- _Task objective_: All that should come back is the lines of the data below from the one containing "ryhmät saattavat pystyä" to the one containing "viestin kirjoittamisessa tekee?", inclusive, exactly as they stand.

- _Page-level text extractions_:

☆ ☆ ☆ ☆ ☆

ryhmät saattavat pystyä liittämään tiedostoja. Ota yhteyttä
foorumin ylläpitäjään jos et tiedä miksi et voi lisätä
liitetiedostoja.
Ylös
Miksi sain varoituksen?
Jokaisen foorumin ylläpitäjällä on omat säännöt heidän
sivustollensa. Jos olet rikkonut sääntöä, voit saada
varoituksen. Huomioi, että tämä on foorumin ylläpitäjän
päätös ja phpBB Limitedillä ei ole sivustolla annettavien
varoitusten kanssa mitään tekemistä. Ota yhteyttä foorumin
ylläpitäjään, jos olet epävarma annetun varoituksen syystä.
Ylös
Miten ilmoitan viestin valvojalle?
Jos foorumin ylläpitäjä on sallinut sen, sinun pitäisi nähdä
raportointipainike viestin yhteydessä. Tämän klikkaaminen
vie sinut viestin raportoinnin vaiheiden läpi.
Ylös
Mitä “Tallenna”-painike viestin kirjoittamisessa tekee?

☆ ☆ ☆ ☆ ☆

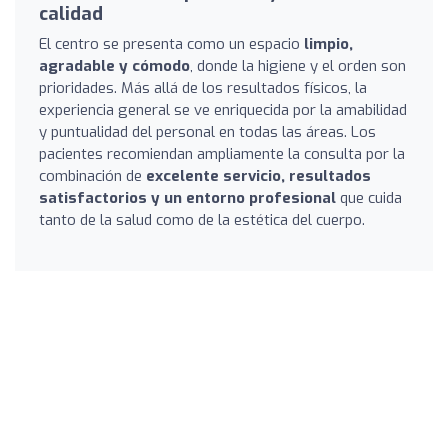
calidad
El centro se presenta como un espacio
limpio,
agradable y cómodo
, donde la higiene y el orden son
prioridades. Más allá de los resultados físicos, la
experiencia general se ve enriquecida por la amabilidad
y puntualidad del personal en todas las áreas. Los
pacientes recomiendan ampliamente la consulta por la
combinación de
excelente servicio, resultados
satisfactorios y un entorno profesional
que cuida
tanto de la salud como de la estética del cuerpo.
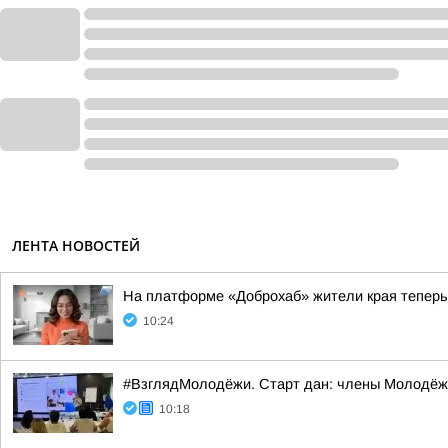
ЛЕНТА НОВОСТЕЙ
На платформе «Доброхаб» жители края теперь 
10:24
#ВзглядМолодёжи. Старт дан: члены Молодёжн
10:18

☆ ☆ ☆ ☆ ☆

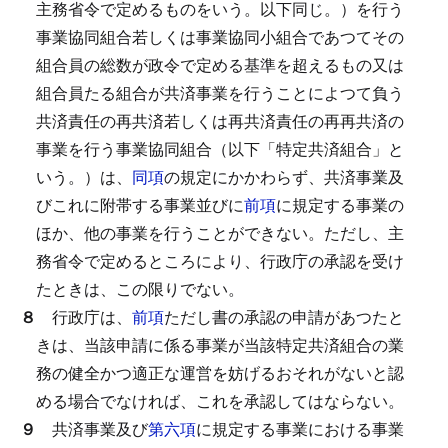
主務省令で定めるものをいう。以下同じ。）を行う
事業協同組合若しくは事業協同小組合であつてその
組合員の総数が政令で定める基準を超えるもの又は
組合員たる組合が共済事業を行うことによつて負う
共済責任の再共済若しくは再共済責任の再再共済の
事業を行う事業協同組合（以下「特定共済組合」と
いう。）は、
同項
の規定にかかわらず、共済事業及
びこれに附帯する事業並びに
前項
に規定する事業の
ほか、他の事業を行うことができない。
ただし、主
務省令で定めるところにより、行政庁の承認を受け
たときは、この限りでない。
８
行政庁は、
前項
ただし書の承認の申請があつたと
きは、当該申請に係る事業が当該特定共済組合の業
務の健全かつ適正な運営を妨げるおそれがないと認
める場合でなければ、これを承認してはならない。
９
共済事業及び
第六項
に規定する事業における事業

☆ ☆ ☆ ☆ ☆

- _Exercise result_:
ryhmät saattavat pystyä liittämään tiedostoja. Ota yhteyttä
foorumin ylläpitäjään jos et tiedä miksi et voi lisätä
liitetiedostoja.
Ylös
Miksi sain varoituksen?
Jokaisen foorumin ylläpitäjällä on omat säännöt heidän
sivustollensa. Jos olet rikkonut sääntöä, voit saada
varoituksen. Huomioi, että tämä on foorumin ylläpitäjän
päätös ja phpBB Limitedillä ei ole sivustolla annettavien
varoitusten kanssa mitään tekemistä. Ota yhteyttä foorumin
ylläpitäjään, jos olet epävarma annetun varoituksen syystä.
Ylös
Miten ilmoitan viestin valvojalle?
Jos foorumin ylläpitäjä on sallinut sen, sinun pitäisi nähdä
raportointipainike viestin yhteydessä. Tämän klikkaaminen
vie sinut viestin raportoinnin vaiheiden läpi.
Ylös
Mitä “Tallenna”-painike viestin kirjoittamisessa tekee?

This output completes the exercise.